Narrow, three-story brick houses line the cobbled street. It leads to the famous Gothic cloth hall – only 200 m away but hidden from our view by the slight bend in the street. It is a scene in a typical medieval Flemish town. Today cafés and bars alternate to occupy the ground floor of the brick buildings with the odd Belgian chocolate shop sprinkled in between.
What seems to indicate continuity in this view is deceptive however. Centuries-old buildings in a small, sleepy country town in Flanders is not what we are looking at today.
Ypres is not your average Flemish country town and Menin Gate not a random street corner to indulge in picturesque architecture.
Looking down Menenstraat again in 1919 gives us an idea why.
Half a year after our first picture was taken, Ypres found itself on the Western Front of what would be called the Great War. The German army occupied the hills outside the town and their artillery fire reduced the medieval city to ruins.
The British army held Ypres during the years of the war. They died in the Ypres salient by the hundred thousands – just as the opposing German soldiers. Most of them are buried in cemeteries, dotting Flanders fields today just like the poppies on the fresh graves in John McCrae’s poem.
The devastation delivered by artillery, poison gas, mines and machine guns left many corpses beyond recognition or simply missing altogether.
To commemorate them, the British government built the Memorial to the Missing at Menin Gate. It was completed in 1927 and it is this hall-like structure that frames our current view down Menenstraat.
Ypres not only looked into the abyss of war, it was in the middle of it and returned.
The old buildings were reconstructed and almost fool us today for being original.

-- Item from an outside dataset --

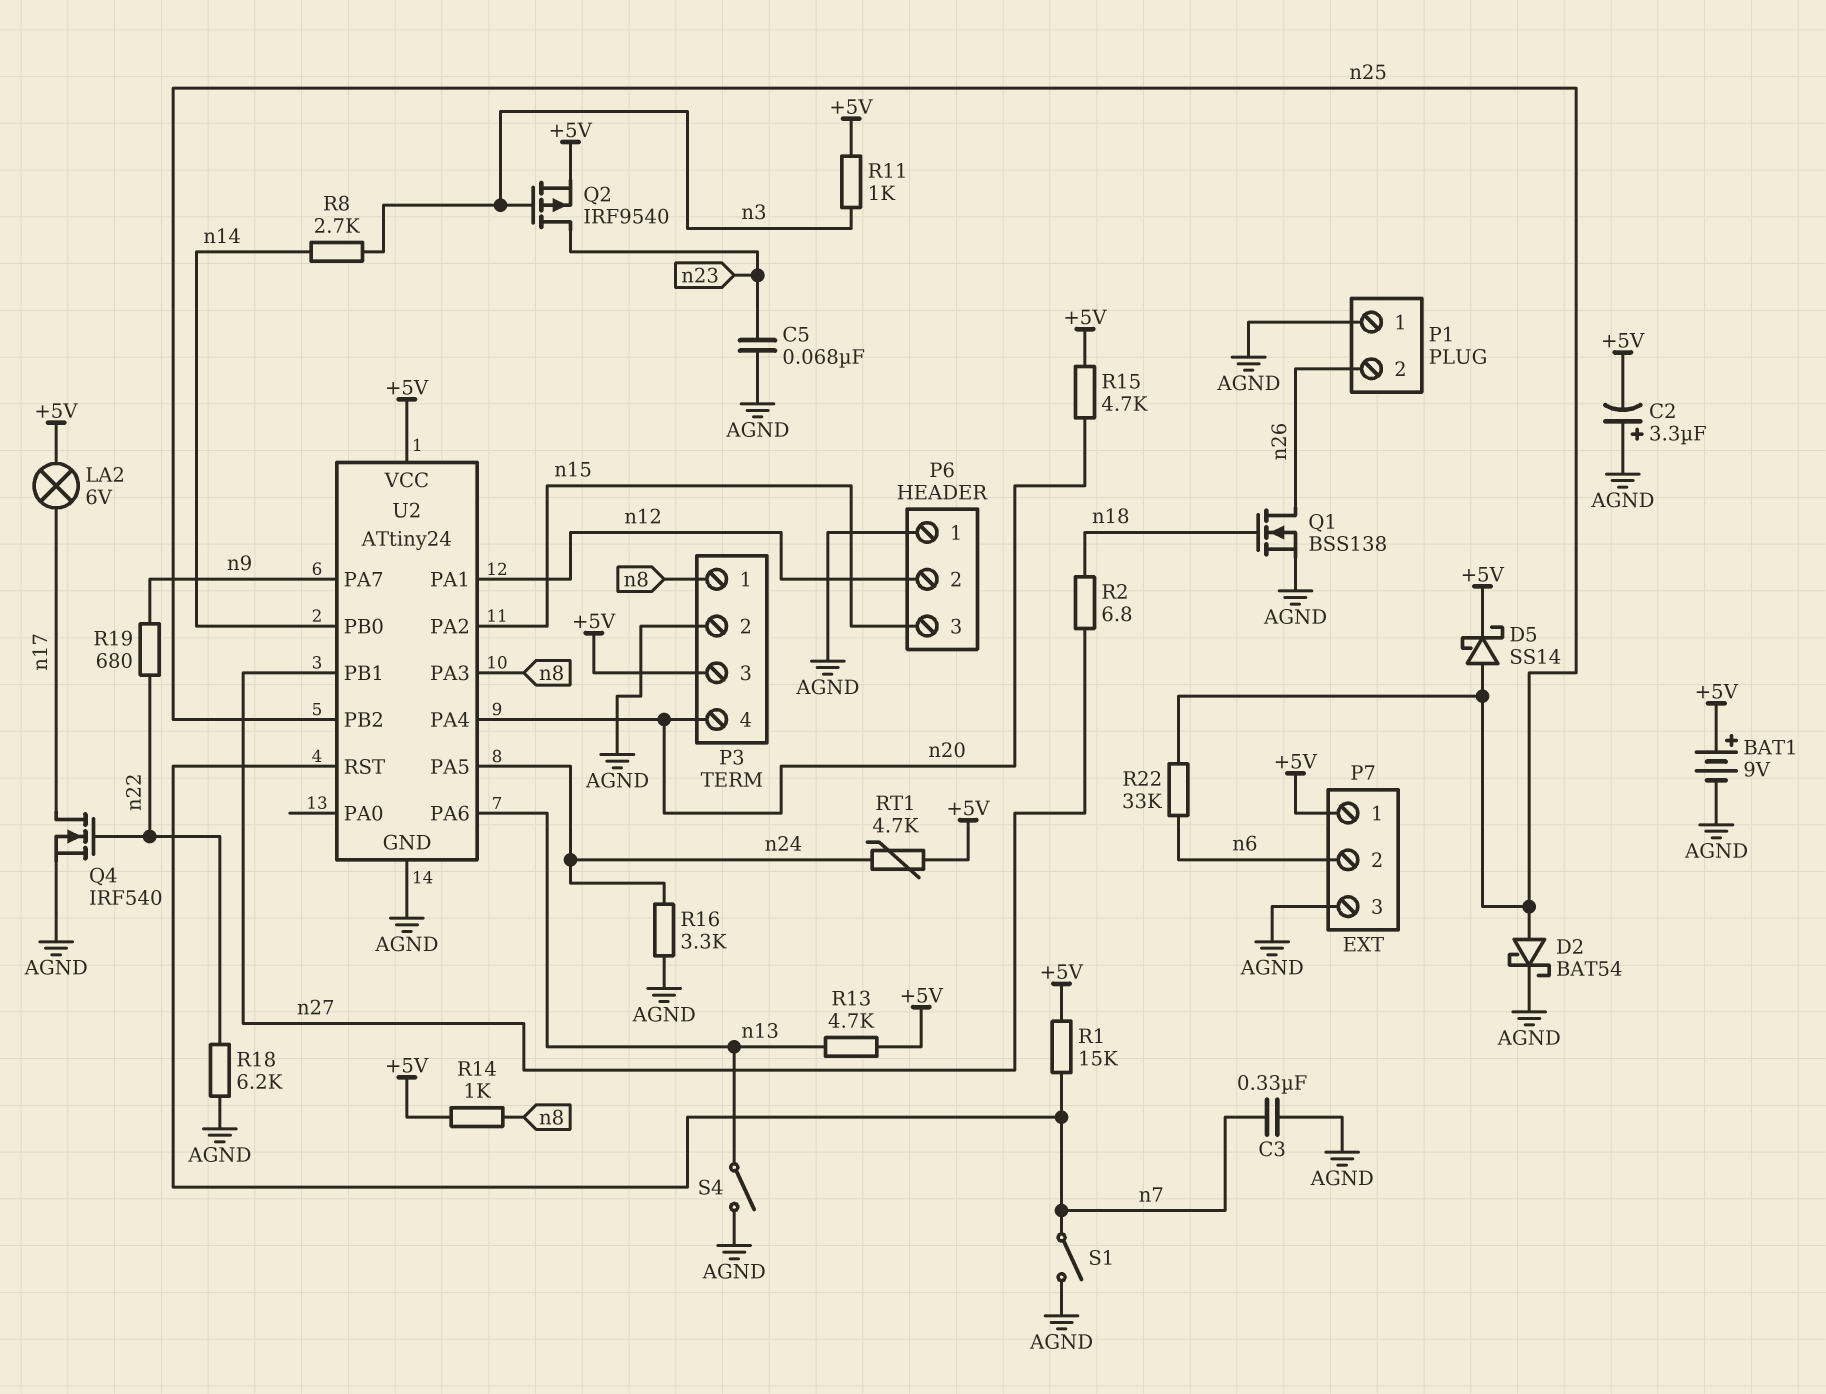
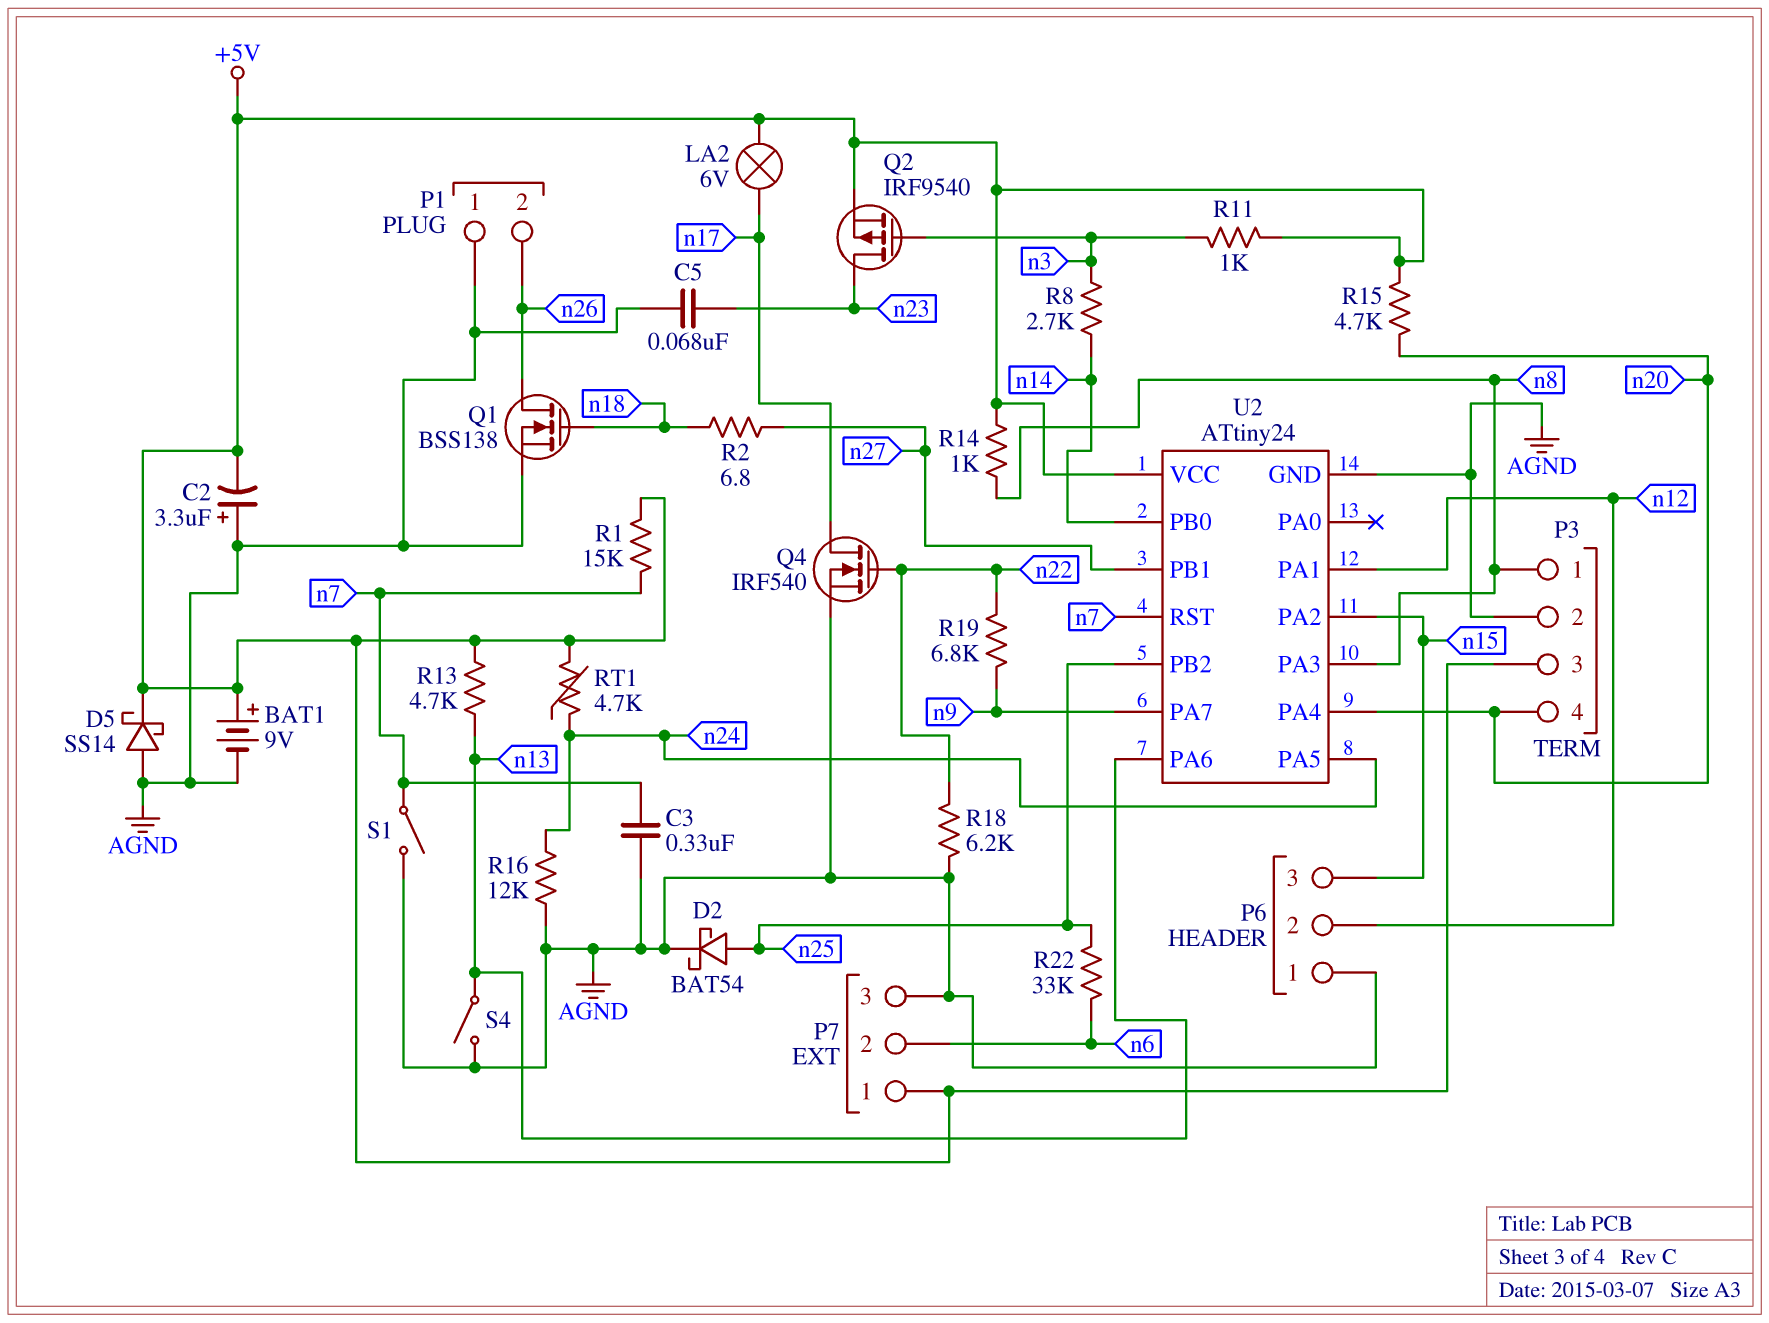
D5: schottky SS14 (A n25, K +5V) -> schottky SS14 (A AGND, K +5V)
R16: 3.3k (AGND, n24) -> 12k (AGND, n24)
R19: 680 (n9, n22) -> 6.8k (n9, n22)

Life came back to Ypres and remembering the horrors of war became a new tradition. The restored cloth hall now houses the excellent ‘In Flanders Fields‘ museum and Menin Gate is one of several somber memorials to futile death in the Ypres salient.

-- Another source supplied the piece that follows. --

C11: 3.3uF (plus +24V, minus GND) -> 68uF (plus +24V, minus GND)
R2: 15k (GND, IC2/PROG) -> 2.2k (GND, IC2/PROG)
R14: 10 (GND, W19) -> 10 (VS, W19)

Menin Gate speaks to us silently most of the time. It does that by the sheer weight of the almost 55,000 names on its walls. Everyday at 20:00 however, Menin Gate changes character.

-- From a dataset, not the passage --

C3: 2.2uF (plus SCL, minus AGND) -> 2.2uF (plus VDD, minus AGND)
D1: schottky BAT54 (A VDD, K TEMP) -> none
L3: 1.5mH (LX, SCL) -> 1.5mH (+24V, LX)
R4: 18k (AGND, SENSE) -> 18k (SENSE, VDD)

The street is blocked off by the local police, buglers appear, march in position and play ‘Last Post‘ inside Menin Gate. It is a brief yet very moving ceremony. After a few minutes the buglers salute, march off and hop on their bikes to cycle home.
The Last Post Association is a local Ypres organization that holds this ceremony every day since 1928. More than 31,000 Last Posts have been played at Menin Gate.
The ceremony started to commemorate the sacrifice of British soldiers in defending Ypres. Today it evolves to include all soldiers on both sides of no man’s land.
The Great War never left the Ypres salient but today it is the shared heritage of a united Europe and no longer one of personal and national suffering.